Are you sure it's C++ (CXXFLAGS is for C++)? You probably need to set CFLAGS. But you really should fix this in the Makefile.


----------



## George (Aug 24, 2020)

Do you have the file /usr/local/include/X11/Xlib.h?

Otherwise you need to find the port that installs it.


----------



## notooth (Aug 24, 2020)

Yes, I have the file /usr/local/include/X11/Xlib.h. I added CFLAGS='-I/usr/local/include' in Makefile, and it still give the same error.


----------



## Paul Floyd (Aug 27, 2020)

Strictly speaking, there are the 4 following make variables

CFLAGS for flags related to C compilation (e.g., -Wstrict-prototypes)
CXXFLAGS for flags related to C++ compilation (e.g., -fno-rtti)
CPPFLAGS for flags related to the preprocessor ofr both C and C++ compilation (e.g., -D and -I)
LDFLAGS for flags related to the linker driver (e.g., -L)

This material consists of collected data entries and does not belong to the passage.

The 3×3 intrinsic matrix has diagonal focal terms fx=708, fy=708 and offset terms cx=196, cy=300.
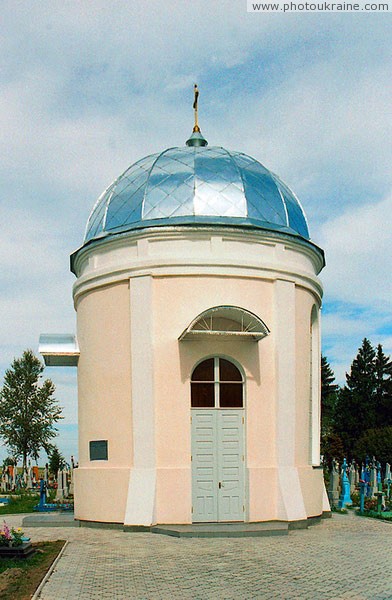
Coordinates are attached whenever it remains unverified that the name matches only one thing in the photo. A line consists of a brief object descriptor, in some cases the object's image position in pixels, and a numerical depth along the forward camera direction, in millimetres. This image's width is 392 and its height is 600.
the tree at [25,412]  43125
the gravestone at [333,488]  18875
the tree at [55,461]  37844
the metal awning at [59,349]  16094
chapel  13812
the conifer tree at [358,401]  50219
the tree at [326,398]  51906
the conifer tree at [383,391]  51688
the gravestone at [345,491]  19766
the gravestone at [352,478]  24297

Can you show what compilation command make is running? And the corresponding rule from the makefile?


----------



## Deleted member 63539 (Aug 27, 2020)

notooth said:


> Hello,
> 
> I failed to build an application from source. Can anyone help?
> 
> ...


Is there any configure script or just the makefile alone?


----------